Progesterone: Called the anti-estrogen because it balances estradiol’s proliferative effects. It is considered preventive for breast and prostate cancers as well as osteoporosis. In addition, too little progesterone promotes depression, irritability, increased inflammation, irregular menses, breast tenderness, urinary frequency and prostate gland enlargement (BPH).
Testosterone: An anabolic hormone (builds tissue) that is essential for men and women. The proper level of testosterone is necessary for bone health, muscle strength, stamina, sex drive and performance, heart function and mental focus.
DHEA: An important adrenal gland hormone, which is essential for energy production and blood sugar balance. DHEA is a precursor to other hormones, mainly testosterone.
Cortisol: Your waking day hormone (highest in the morning and lowest at night). It is necessary for energy production, blood sugar metabolism, anti-inflammatory effects and stress response.
Who should be tested? Both men and women experience changes in hormone levels with age. Sometimes those changes result in unpleasant symptoms that demand attention. Often, the changes are more subtle – yet there is still an impact on overall health. Hormone testing is applicable for:
- Men and women concerned with changing hormone levels as a result of age.
- Cycling women experiencing PMS symptoms, perhaps related to a hormonal imbalance.
- Peri-menopausal and post-menopausal women concerned with their estradiol and progesterone levels for replacement considerations.
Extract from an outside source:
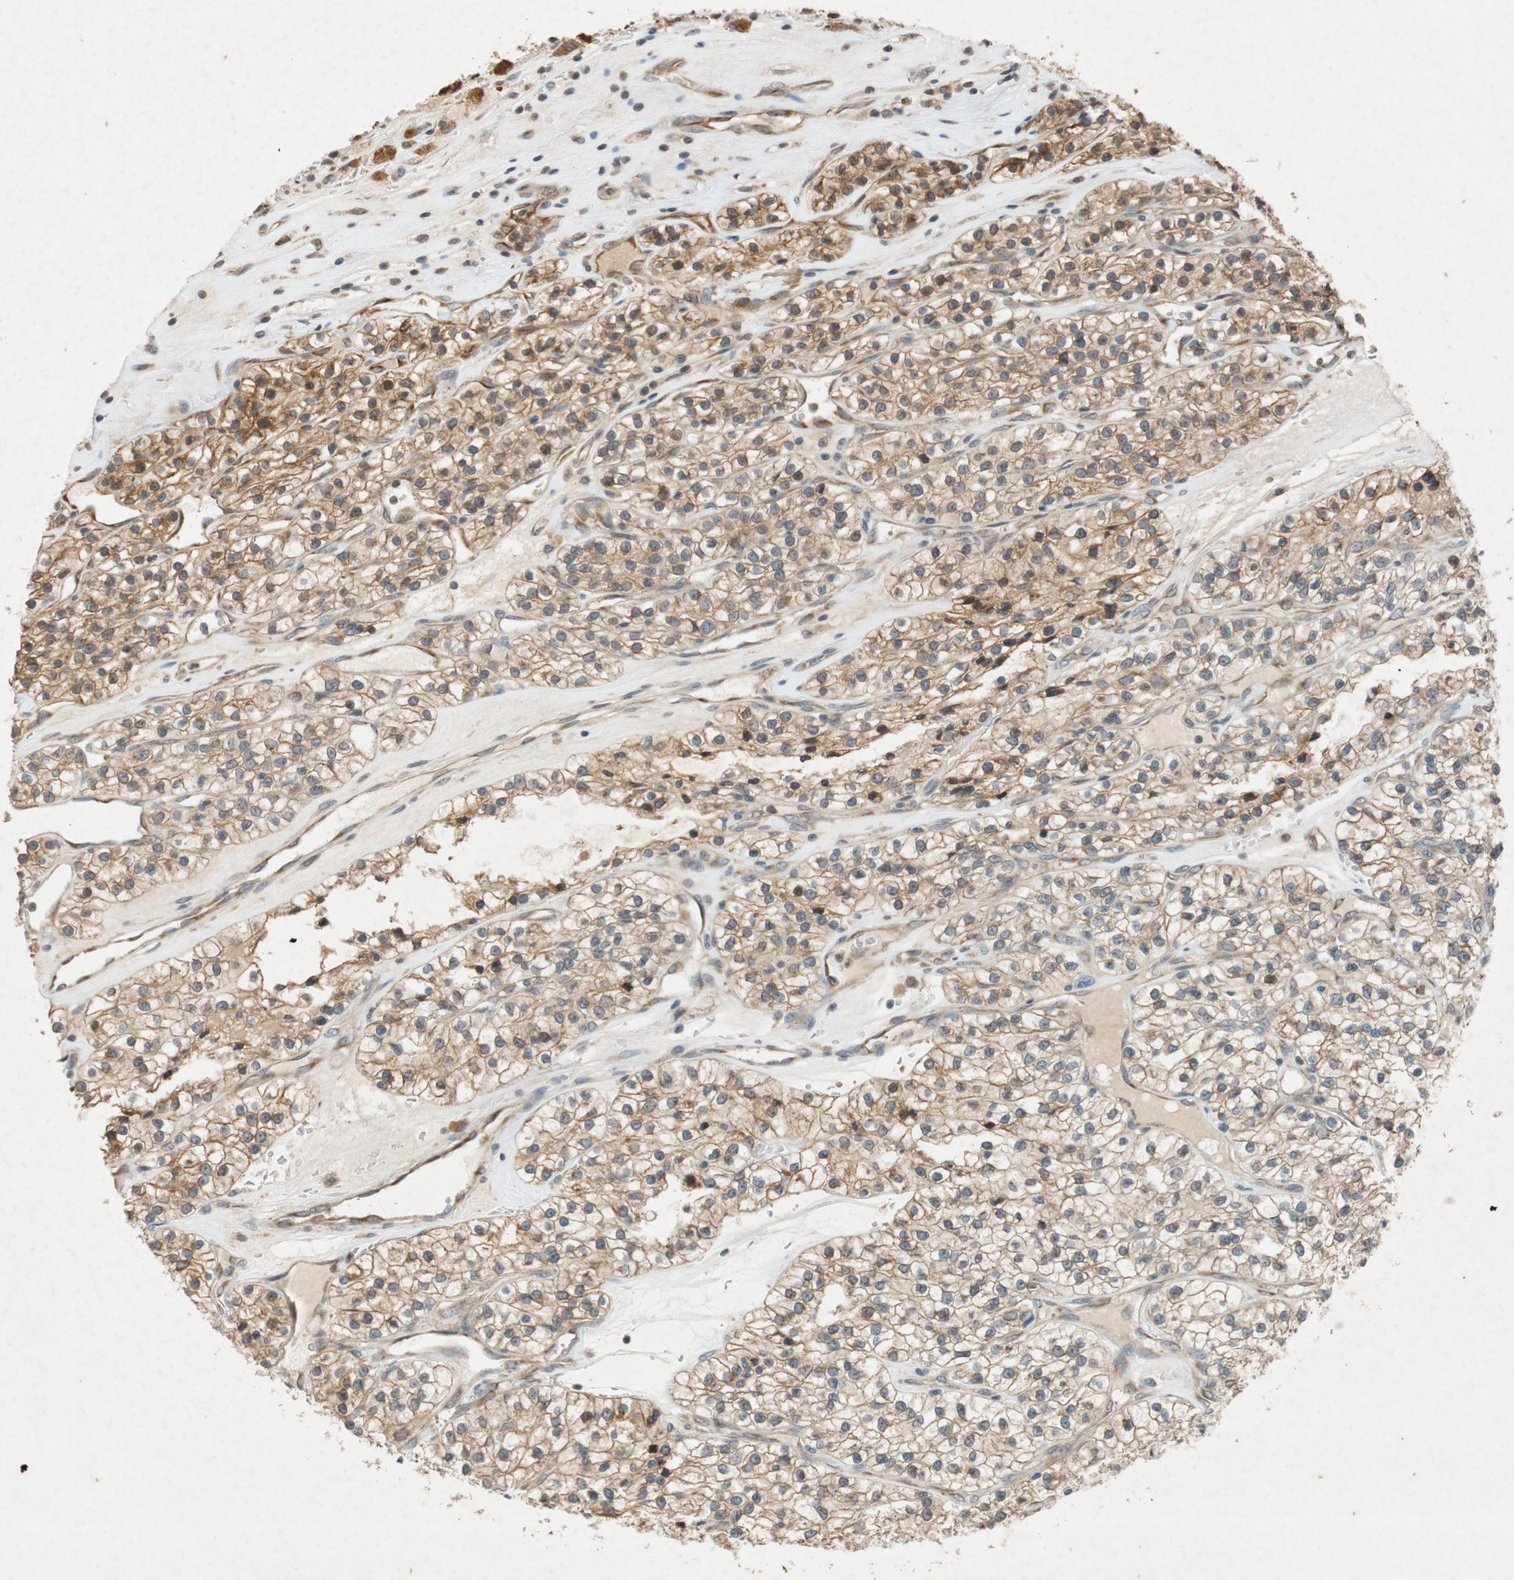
{"staining": {"intensity": "moderate", "quantity": ">75%", "location": "cytoplasmic/membranous"}, "tissue": "renal cancer", "cell_type": "Tumor cells", "image_type": "cancer", "snomed": [{"axis": "morphology", "description": "Adenocarcinoma, NOS"}, {"axis": "topography", "description": "Kidney"}], "caption": "IHC histopathology image of human renal cancer (adenocarcinoma) stained for a protein (brown), which displays medium levels of moderate cytoplasmic/membranous positivity in approximately >75% of tumor cells.", "gene": "ATP2C1", "patient": {"sex": "female", "age": 57}}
- Those wishing to monitor their hormone levels following replacement therapy (oral, sublingual or topical), and subsequently regulate their supplement levels.
- Anyone with symptoms involving fatigue, insomnia, stress, immunity problems, blood sugar problems, and an overweight body should be tested for cortisol levels as well as “sex” hormones.
Men and women of any age who are having symptoms of hormone imbalances should test for all hormones that may be associated with their symptoms. Men and women over the age of forty may want to do a baseline test. Frequently, imbalances will be detectable for a time period before symptoms gain attention.